SET TASK - Arrange as a numbered list the lines of the material below, from the line containing "pose: elev=219.0 azim=140.2" through the line containing "Dot at: (310, 209)", both included, and omit any blank lines.

PROVIDED MATERIAL -
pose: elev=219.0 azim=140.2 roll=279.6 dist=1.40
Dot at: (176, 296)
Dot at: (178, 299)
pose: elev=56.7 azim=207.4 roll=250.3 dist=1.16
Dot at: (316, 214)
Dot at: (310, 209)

---

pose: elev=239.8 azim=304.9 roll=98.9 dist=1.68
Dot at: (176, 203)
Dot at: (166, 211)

---

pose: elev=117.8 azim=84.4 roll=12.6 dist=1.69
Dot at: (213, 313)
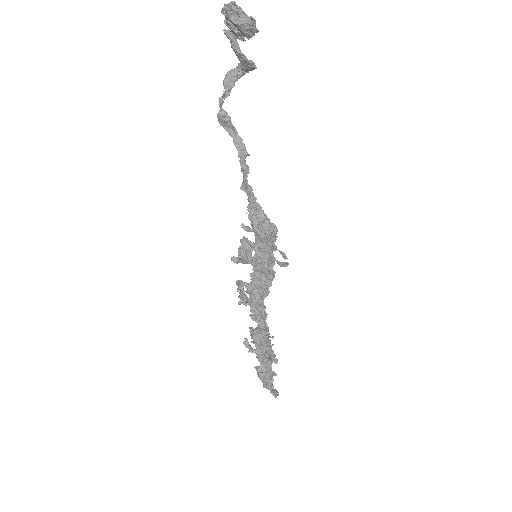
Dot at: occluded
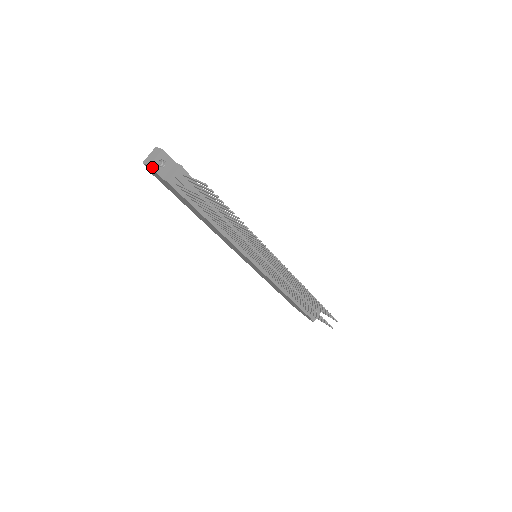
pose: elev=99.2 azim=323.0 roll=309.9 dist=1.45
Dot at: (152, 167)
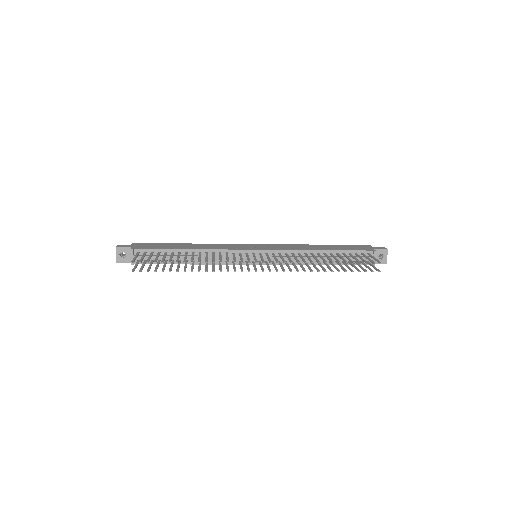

RESPONSE TO THE EXERCISE -
1. pose: elev=219.0 azim=140.2 roll=279.6 dist=1.40
2. Dot at: (176, 296)
3. Dot at: (178, 299)
4. pose: elev=56.7 azim=207.4 roll=250.3 dist=1.16
5. Dot at: (316, 214)
6. Dot at: (310, 209)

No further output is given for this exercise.